ST. PAUL (AP) — Minnesota lawmakers were braced for bad news with Thursday’s release of a state economic forecast.
Expectations at the Capitol were for somewhere between $500 million and $1 billion in red ink in the state general fund. That would set the table for another showdown between Democratic Gov. Mark Dayton and Republican legislative majorities, with both sides still smarting from last summer’s budget battle that led to a state government shutdown.
In that case, Dayton and lawmakers had to resolve a $5 billion shortfall. Lawmakers balked at Dayton’s proposed income tax hikes, while he refused to cut as deeply as Republicans wanted.

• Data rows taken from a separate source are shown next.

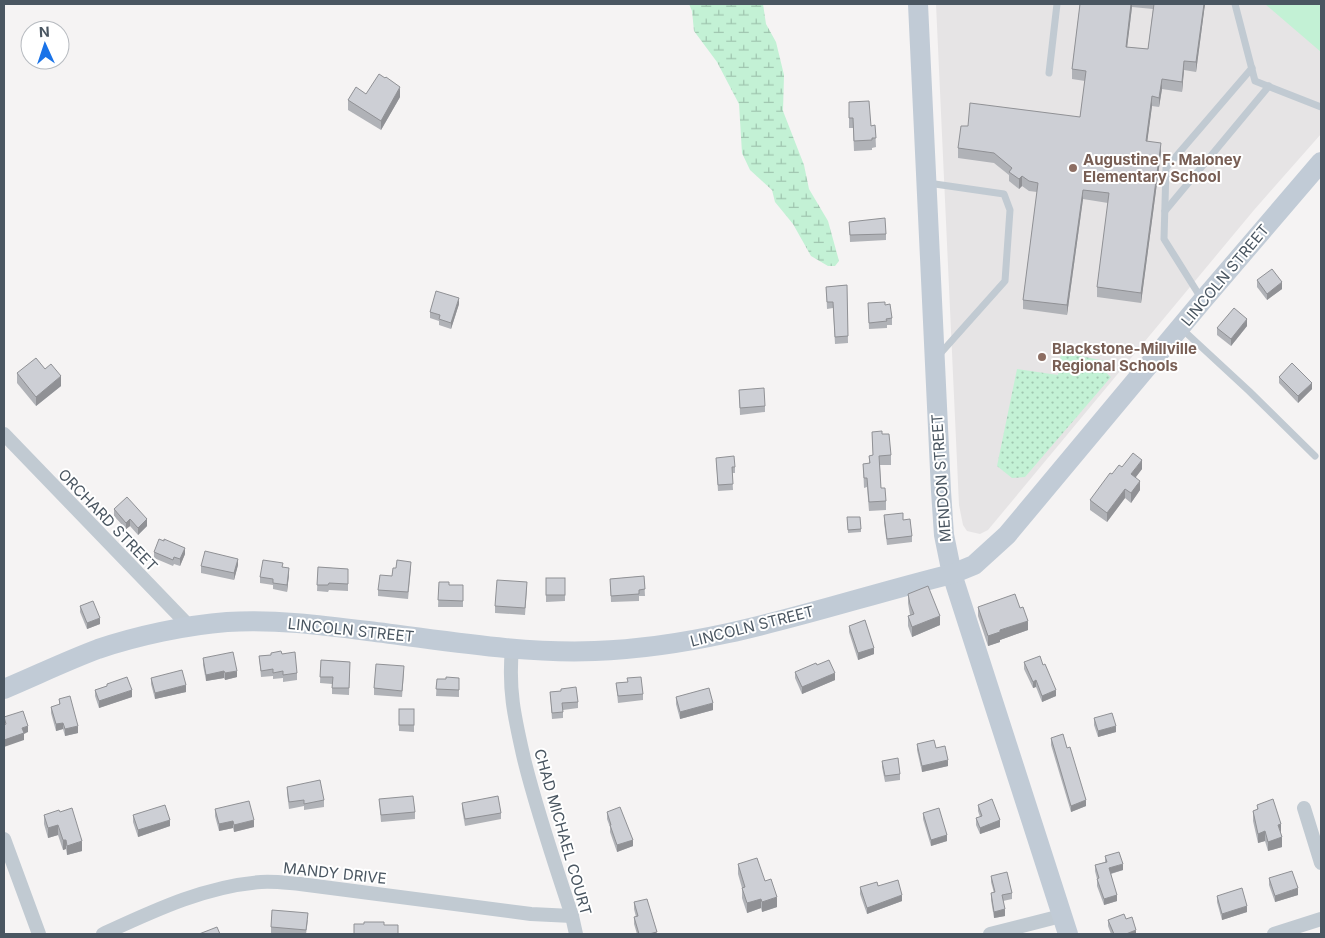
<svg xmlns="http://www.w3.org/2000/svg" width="1325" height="938" viewBox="0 0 1325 938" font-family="Inter,sans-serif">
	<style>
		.education { fill: #e6e4e5 }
		.grass { fill: #c3f1d5 }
		.wetland { fill: url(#wetland-marsh) }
		.park { fill: url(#park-dots) }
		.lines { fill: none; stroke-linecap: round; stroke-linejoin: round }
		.lane { stroke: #c1cad2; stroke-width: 7 }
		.street { stroke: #c1cad2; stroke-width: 14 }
		.secondary { stroke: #c1cbd6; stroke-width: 20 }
		.wall { fill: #b0b2b7; fill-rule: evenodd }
		.shaded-wall { fill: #909195 }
		.building { fill: #cdcfd5; stroke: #909195 }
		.education-dot { fill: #8d6e63; stroke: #fff; stroke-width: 2 }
		.labels { text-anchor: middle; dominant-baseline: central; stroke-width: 4; stroke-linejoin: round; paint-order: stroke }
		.education-label { font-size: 15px; font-weight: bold; fill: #785e54; stroke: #fff; text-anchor: start }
		.street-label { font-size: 15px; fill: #4a5661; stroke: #fff }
	</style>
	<defs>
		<pattern id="wetland-marsh" width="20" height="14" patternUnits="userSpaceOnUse" patternTransform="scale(1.25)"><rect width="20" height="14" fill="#c3f1d5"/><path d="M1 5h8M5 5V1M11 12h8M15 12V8" fill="none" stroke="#a0c6b0"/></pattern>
		<pattern id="park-dots" width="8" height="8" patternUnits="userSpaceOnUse" patternTransform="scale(1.25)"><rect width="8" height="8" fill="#c3f1d5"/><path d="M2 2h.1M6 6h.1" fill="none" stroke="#a0c6b0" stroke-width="1.8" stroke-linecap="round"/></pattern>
	</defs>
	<rect width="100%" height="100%" fill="#f5f3f3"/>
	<path class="education" d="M936 4H1321V134L1254 210 988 530 980 534 967 531 963 525 959 505Z"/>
	<path class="grass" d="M1265 4H1321V52Z"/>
	<path class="wetland" d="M689 4H763L766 24 776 42 784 75 783 111 804 165 809 189 828 221 839 261 835 266H828L811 256 793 224 775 202 772 190 750 170 742 153 739 104 717 62 694 31 692 11Z"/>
	<path class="park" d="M1061 352 1110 362 1103 370 1111 377 1025 477 1012 478 997 466 1017 369 1058 375Z"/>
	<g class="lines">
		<g class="lane">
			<path d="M1235 4 1255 81 1321 107"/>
			<path d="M1049 73 1057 4"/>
			<path d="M928 183 1004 194 1010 210 1005 281 939 355"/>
			<path d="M1165 211 1269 86"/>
			<path d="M1201 298 1164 239 1166 168 1252 68"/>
			<path d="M1182 329 1249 391 1315 456"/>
		</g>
		<g class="street">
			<path d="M4 434 190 627"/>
			<path d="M512 649C508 691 515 719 524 759 537 812 555 864 572 916L576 934"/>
			<path d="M1304 808 1321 863"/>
			<path d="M4 839 39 934"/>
			<path d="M103 934C153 911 205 886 261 882 274 881 287 883 300 884L531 914 572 916"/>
			<path d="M990 934 1061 916"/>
			<path d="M1274 934 1321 919"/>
		</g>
		<g class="secondary">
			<path d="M918 4 941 491 944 535 952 574 1068 934"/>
			<path d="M4 689C35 676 66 661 98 649 136 636 187 625 227 622 274 619 321 625 368 631 443 640 519 654 595 651 718 647 834 603 952 574L974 565 1007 535 1203 300 1321 162"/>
		</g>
	</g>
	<g class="wall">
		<path d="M1080 4H1205L1196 72 1184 70 1182 92 1162 89 1159 107 1152 106 1147 142 1161 153 1141 303 1097 297V287L1108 203 1083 199 1067 315 1023 309V300L1037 192 1029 191 1022 186 1019 189 1009 181V175L994 163 958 158V148L968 126 1080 117 1085 81 1072 79V69ZM1132 7 1153 9 1148 49 1127 47Z"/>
		<path d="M366 94 400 97 381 130 348 110V100Z"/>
		<path d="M849 102 871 126 875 125 876 147 872 148V150L854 151 853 128H849Z"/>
		<path d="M849 222 886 234V240L850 242Z"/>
		<path d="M1257 280 1282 289 1267 300 1257 287Z"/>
		<path d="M847 285 848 343 835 344 833 308 827 309 826 287Z"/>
		<path d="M868 303 885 305 892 318V325H887V328L869 329Z"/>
		<path d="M459 304 451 329 439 325V321L430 318V312Z"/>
		<path d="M1247 326 1231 346 1217 335V328Z"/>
		<path d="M45 369 61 386 36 406 17 383V373Z"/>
		<path d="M1279 377 1312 389 1298 403 1279 383Z"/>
		<path d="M739 390 765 406V412L740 415Z"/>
		<path d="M872 432 882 434 891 455V465H880L881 488 886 501V510L869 511 867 487 864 488 863 464 869 463V456L873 455Z"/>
		<path d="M716 458 735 467V473H732L733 490 718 491Z"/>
		<path d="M1122 467 1142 469 1136 477 1140 490 1131 503 1125 498 1107 522 1090 510V500L1112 474Z"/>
		<path d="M114 509 147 526 138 535 130 526 126 529 114 516Z"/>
		<path d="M884 515 903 520 912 536V542L887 545 884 522Z"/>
		<path d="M847 517 861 529V532L848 533Z"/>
		<path d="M154 552 185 554 180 566 174 564 173 566 154 558Z"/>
		<path d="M238 565 234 580 201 573V566Z"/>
		<path d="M283 567 289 574 287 592 273 589V585L260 583V577Z"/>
		<path d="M318 567 348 569V591L329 590 328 592 317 591Z"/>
		<path d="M411 568 408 599 378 596V590Z"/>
		<path d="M644 576 645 596H639V601L611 602 610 579Z"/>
		<path d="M546 578H565V601L546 602Z"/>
		<path d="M439 582 449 585H463V607H438Z"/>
		<path d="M527 589 525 615 495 613V606Z"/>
		<path d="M908 594 940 625 912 637 908 626V616L910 615 908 603Z"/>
		<path d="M80 606 100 624 87 629 80 612Z"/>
		<path d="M978 607 1028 630 1000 640V642L988 646 978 616Z"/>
		<path d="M849 626 874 654 858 660 849 632Z"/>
		<path d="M282 654 297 673V680L283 682V678L273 679V676L261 677 259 656Z"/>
		<path d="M203 658 237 677 225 680 224 678 206 681 203 665Z"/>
		<path d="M321 660 350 662 349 695 332 694V684L320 683Z"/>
		<path d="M1024 662 1043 665 1056 696 1042 702 1036 687 1033 688 1024 669Z"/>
		<path d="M817 665 835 680 802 694 795 678V672Z"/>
		<path d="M404 673 402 697 374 695V688Z"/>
		<path d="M151 678 186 692 155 699 151 684Z"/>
		<path d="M459 678V697L436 696 437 679H446Z"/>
		<path d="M627 682 643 694V700L618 703 616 683Z"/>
		<path d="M107 684 132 697 99 708 95 696V690L107 686Z"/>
		<path d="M561 691 578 702V708L563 710V718L552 719 550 692Z"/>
		<path d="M676 697 713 710 680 719 676 704Z"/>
		<path d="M59 699 78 733 65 736 63 729 56 731 51 713V707L59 705Z"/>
		<path d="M399 709H414V732L399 731Z"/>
		<path d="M1094 718 1116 732 1098 737 1094 725Z"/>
		<path d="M1051 738 1067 748 1086 806 1071 812 1051 745Z"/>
		<path d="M917 744 936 748 948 766 922 772 917 750Z"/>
		<path d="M882 761 900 774V780L885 782 882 767Z"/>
		<path d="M287 787 324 800V807L304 810V806L289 809 287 793Z"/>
		<path d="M379 799 415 812V819L381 822Z"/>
		<path d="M462 803 501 813V819L465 826 462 809Z"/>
		<path d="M978 805 1000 827 980 834 976 825V818L980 817 978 811Z"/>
		<path d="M1257 805 1281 834 1282 847 1268 851 1265 841 1258 843 1253 821V811L1257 810Z"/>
		<path d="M215 809 254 827 234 832 233 828 219 831 215 816Z"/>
		<path d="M60 812 82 851 67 855 66 849 63 850 58 835 48 838 44 824V815Z"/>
		<path d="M607 812 633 846 617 852 610 832V827L607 819Z"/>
		<path d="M923 813 947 841 931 846 923 819Z"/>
		<path d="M133 815 170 826 138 837 133 822Z"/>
		<path d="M1105 856 1123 870 1111 874 1117 901 1104 905 1097 886V879L1095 871V865L1105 862Z"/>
		<path d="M738 864 765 881 777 907 762 912 761 908 747 913 742 898V888L738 874Z"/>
		<path d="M991 876 1012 893V899L1003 901 1005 916 994 918 991 900V893H994L991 882Z"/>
		<path d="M1269 878 1298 895 1275 902 1269 885Z"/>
		<path d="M878 886 902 901 867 914 860 894V887Z"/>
		<path d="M1217 896 1247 912 1222 920 1217 902Z"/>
		<path d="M634 902 657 934H637L634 924V917H636L634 909Z"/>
		<path d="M1126 919 1136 934H1111L1108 926V920Z"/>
		<path d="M308 920 306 934 271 933V927Z"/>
	</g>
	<g class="shaded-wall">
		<path d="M1131 4H1132V7L1126 56V47Z"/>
		<path d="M1204 4H1205L1196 72V62Z"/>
		<path d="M1184 61V70L1182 92V82Z"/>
		<path d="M1162 79V89L1159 107V98Z"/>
		<path d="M400 87V97L381 130V121Z"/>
		<path d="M1152 96V106L1146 151V141Z"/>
		<path d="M1161 143V153L1141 303V293Z"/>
		<path d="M1022 176V186L1019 189V179Z"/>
		<path d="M1083 190V199L1067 315V305Z"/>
		<path d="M1282 282V289L1267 300V294Z"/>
		<path d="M459 298V304L451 329V323Z"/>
		<path d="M1247 319V326L1231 346V339Z"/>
		<path d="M61 376V386L36 406V397Z"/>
		<path d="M1312 383V389L1298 403V396Z"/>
		<path d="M1142 460V469L1131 483V474Z"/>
		<path d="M1140 481V490L1131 503V493Z"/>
		<path d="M1125 489V498L1107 522V513Z"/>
		<path d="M130 519V526L126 529V523Z"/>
		<path d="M147 519V526L138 535V528Z"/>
		<path d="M185 548V554L180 566V559Z"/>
		<path d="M238 559V565L234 580V573Z"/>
		<path d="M289 568V574L287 592V585Z"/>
		<path d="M940 616V625L912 637V627Z"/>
		<path d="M100 618V624L87 629V623Z"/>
		<path d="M1028 621V630L1000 640V642L988 646V636L1000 630Z"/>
		<path d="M874 648V654L858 660V653Z"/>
		<path d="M224 671V678L206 681V675Z"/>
		<path d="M237 671V677L225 680V673Z"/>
		<path d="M835 673V680L802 694V687Z"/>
		<path d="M1036 680V687L1033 688V682Z"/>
		<path d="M186 685V692L155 699V693Z"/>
		<path d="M132 690V697L99 708V701Z"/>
		<path d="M1056 690V696L1042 702V696Z"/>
		<path d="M713 703V710L680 719V712Z"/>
		<path d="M63 723V729L56 731V724Z"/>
		<path d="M28 726V732L24 734V740L4 747V740L22 728Z"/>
		<path d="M78 726V733L65 736V729Z"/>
		<path d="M1116 726V732L1098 737V731Z"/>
		<path d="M948 760V766L922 772V766Z"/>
		<path d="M1086 800V806L1071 812V806Z"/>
		<path d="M170 820V826L138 837V830Z"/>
		<path d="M254 820V827L234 832V825Z"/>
		<path d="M1000 820V827L980 834V828Z"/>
		<path d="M233 821V828L219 831V824Z"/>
		<path d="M1281 824V834L1278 825Z"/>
		<path d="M58 825V835L48 838V828Z"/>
		<path d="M1265 831V841L1258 843V834Z"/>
		<path d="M947 835V841L931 846V840Z"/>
		<path d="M1282 837V847L1268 851V842Z"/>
		<path d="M63 840H66V849L63 850Z"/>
		<path d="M633 840V846L617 852V845Z"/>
		<path d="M82 841V851L67 855V846Z"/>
		<path d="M1123 864V870L1109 874V868Z"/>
		<path d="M1298 888V895L1275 902V896Z"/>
		<path d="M902 895V901L867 914V908Z"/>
		<path d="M1117 895V901L1104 905V899Z"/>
		<path d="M777 897V907L762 912V902Z"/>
		<path d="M761 899V908L747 913V903Z"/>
		<path d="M1247 906V912L1222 920V914Z"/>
		<path d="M1005 909V916L994 918V912Z"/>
		<path d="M1136 930V934H1126Z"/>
	</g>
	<g class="building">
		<path d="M1080 4H1131L1126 47 1148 49 1154 4H1204L1196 62 1184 61 1182 82 1162 79 1159 98 1152 96 1146 141 1161 143 1141 293 1097 287 1109 193 1083 190 1067 305 1023 300 1038 183 1029 181 1022 176 1019 179 1009 172 1012 168 994 153 958 148 961 126H968L970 103 1080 117 1086 71 1072 69Z"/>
		<path d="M379 74 385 78 386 77 400 87 381 121 348 100 356 87 366 94Z"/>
		<path d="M869 101 871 126 875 125 876 138H872V140L854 141 853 118H849V102Z"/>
		<path d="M885 218 886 234 850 235 849 222Z"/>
		<path d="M1272 269 1282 282 1267 294 1257 280Z"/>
		<path d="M847 285 848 336 835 337 833 302H827L826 287Z"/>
		<path d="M436 291 459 298 451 323 439 319 440 315 430 312Z"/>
		<path d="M885 302V305L890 304 892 318 886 319 887 321 869 323 868 303Z"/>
		<path d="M1234 308 1247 319 1231 339 1217 328Z"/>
		<path d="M36 358 45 369 51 364 61 376 36 397 17 373Z"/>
		<path d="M1292 363 1312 383 1298 396 1279 377Z"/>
		<path d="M764 388 765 406 740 408 739 390Z"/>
		<path d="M882 431V434H889L891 455 879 456 881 488H885L886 501 869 502 867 478H864L863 464 870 463 869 456 873 455 872 432Z"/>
		<path d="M1133 453 1142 460 1131 474 1140 481 1131 493 1125 489 1107 513 1090 500 1110 473 1112 474 1119 465 1122 467Z"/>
		<path d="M734 456 735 467H732L733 484 718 485 716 458Z"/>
		<path d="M127 497 147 519 138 528 130 519 126 523 114 509Z"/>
		<path d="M903 513V520L910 519 912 536 887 539 884 515Z"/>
		<path d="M847 517H860L861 529 848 530Z"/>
		<path d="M159 539 164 541V539L185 548 180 559 174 557 173 560 154 552Z"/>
		<path d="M205 551 238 559 234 573 201 566Z"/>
		<path d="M263 560 283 563 282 567 289 568 287 585 273 583V579L260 577Z"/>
		<path d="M397 560 411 562 408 592 378 590 380 575 392 576 393 568H396Z"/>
		<path d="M318 567 348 569V584L329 583 328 585H317Z"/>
		<path d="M644 576 645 589 639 590V594L611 596 610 579Z"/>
		<rect x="546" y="578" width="19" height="17"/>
		<path d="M497 580 527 582 525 608 495 606Z"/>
		<path d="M439 582H449V585H463V601L438 600Z"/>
		<path d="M928 586 940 616 912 627 908 616 914 614 910 604 908 594Z"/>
		<path d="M1015 594 1020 608 1023 607 1028 621 1000 630V632L988 636 978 607Z"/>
		<path d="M93 601 100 618 87 623 80 606Z"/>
		<path d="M865 620 874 648 858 653 849 626Z"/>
		<path d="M281 651 282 654 295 652 297 673 283 675V671L273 673V669L261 671 259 656 271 655V653Z"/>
		<path d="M233 652 237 671 225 673 224 671 206 675 203 658Z"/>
		<path d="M1040 656 1043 665 1045 664 1056 690 1042 696 1036 680 1033 682 1024 662Z"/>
		<path d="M321 660 350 662 349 688H332L333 677H320Z"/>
		<path d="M829 660 835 673 802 687 795 672 816 663 817 665Z"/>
		<path d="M376 664 404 666 402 691 374 688Z"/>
		<path d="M182 670 186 685 155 693 151 678Z"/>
		<path d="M127 677 132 690 99 701 95 690 107 686V684Z"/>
		<path d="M446 677 459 678V690L436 689 437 679H446Z"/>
		<path d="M641 677 643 694 618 696 616 683 628 682 627 678Z"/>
		<path d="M576 687 578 702 562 703 563 712 552 713 550 692 561 691V689Z"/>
		<path d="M709 688 713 703 680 712 676 697Z"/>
		<path d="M70 696 78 726 65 729 63 723 56 724 51 707 60 704 59 699Z"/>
		<rect x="399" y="709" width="15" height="16"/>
		<path d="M23 711 28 726 22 728 24 733 4 740V725L6 724 4 717Z"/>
		<path d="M1112 713 1116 726 1098 731 1094 718Z"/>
		<path d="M1063 734 1067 748 1070 747 1086 800 1071 806 1051 738Z"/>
		<path d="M934 740 936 748 945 746 948 760 922 766 917 744Z"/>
		<path d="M898 758 900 774 885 776 882 761Z"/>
		<path d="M320 780 324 800 304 804V800L289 802 287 787Z"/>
		<path d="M413 796 415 812 381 815 379 799Z"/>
		<path d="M498 796 501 813 465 819 462 803Z"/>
		<path d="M992 799 1000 820 980 828 976 818 982 816 978 805Z"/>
		<path d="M1273 799 1281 824 1278 825 1282 837 1268 842 1265 831 1258 834 1253 811 1258 809 1257 805Z"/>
		<path d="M249 801 254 820 234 825 233 821 219 824 215 809Z"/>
		<path d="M165 805 170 820 138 830 133 815Z"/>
		<path d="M620 807 633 840 617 845 610 825H611L607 812Z"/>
		<path d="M72 808 82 841 67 846 66 840H63L58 825 48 828 44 815 59 810 60 812Z"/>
		<path d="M939 808 947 835 931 840 923 813Z"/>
		<path d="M1119 852 1123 864 1109 868 1117 895 1104 899 1097 879 1099 878 1095 865 1107 862 1105 856Z"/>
		<path d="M757 858 765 881 771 879 777 897 762 902 761 899 747 903 742 888 745 887 738 864Z"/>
		<path d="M1292 871 1298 888 1275 896 1269 878Z"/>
		<path d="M1007 872 1012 893 1002 895 1005 909 994 912 991 893 995 892 991 876Z"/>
		<path d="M898 880 902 895 867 908 860 887 877 882 878 886Z"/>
		<path d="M1242 888 1247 906 1222 914 1217 896Z"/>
		<path d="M647 899 657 932 649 934H639L634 917 638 916 634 902Z"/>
		<path d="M272 910 308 913 306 930 271 927Z"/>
		<path d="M1124 914 1126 919 1132 917 1136 930 1126 934H1114L1108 920Z"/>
		<path d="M364 922H384V925H398V934H354V924H364Z"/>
		<path d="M217 927 220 934H199Z"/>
	</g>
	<g class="education-dot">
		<circle cx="1073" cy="168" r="5"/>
		<circle cx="1042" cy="357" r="5"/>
	</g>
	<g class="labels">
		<g class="education-label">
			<text x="1083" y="159">Augustine F. Maloney<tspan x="1083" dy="17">Elementary School</tspan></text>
			<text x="1052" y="348">Blackstone-Millville<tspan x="1052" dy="17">Regional Schools</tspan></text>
		</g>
		<g class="street-label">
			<text transform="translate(1225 275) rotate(-50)">LINCOLN STREET</text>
			<text transform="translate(941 478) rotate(-94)">MENDON STREET</text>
			<text transform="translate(108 520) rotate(46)">ORCHARD STREET</text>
			<text transform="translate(752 626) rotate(-14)">LINCOLN STREET</text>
			<text transform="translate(351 630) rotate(6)">LINCOLN STREET</text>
			<text transform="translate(563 832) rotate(74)">CHAD MICHAEL COURT</text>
			<text transform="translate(335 873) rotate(6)">MANDY DRIVE</text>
		</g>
	</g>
	<rect width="1325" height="938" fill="none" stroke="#4a5661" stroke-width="10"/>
	<g transform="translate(45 45) rotate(357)"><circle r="24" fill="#ffffff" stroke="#b7bbc0"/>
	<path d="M0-4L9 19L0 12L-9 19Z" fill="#1a73e8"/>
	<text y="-8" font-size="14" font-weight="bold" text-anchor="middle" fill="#4a5661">N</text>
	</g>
</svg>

After six months of dispute that culminated in a 20-day shutdown, they agreed on a mix of cuts, borrowing and delays to school aid payments.
“You’d have to put me in the pessimistic camp,” said Deputy Senate Majority Leader Geoff Michel, R-Edina. “All of our members are very much aware of the economic situation and the probable need for us to be budgeters next session.”
The yearly November budget forecast takes in the condition of the local, national and world economies, and measures that against state expenses for the rest of the two-year budget forecast.
Factors this time around could include the failure of the congressional “supercommittee” to agree on deficit reduction measures and the debt crisis in Europe.
“One of the things that’s different about this forecast is that there’s a lot more upside potential and a lot of downside potential,” said Tom Stinson, the state economist.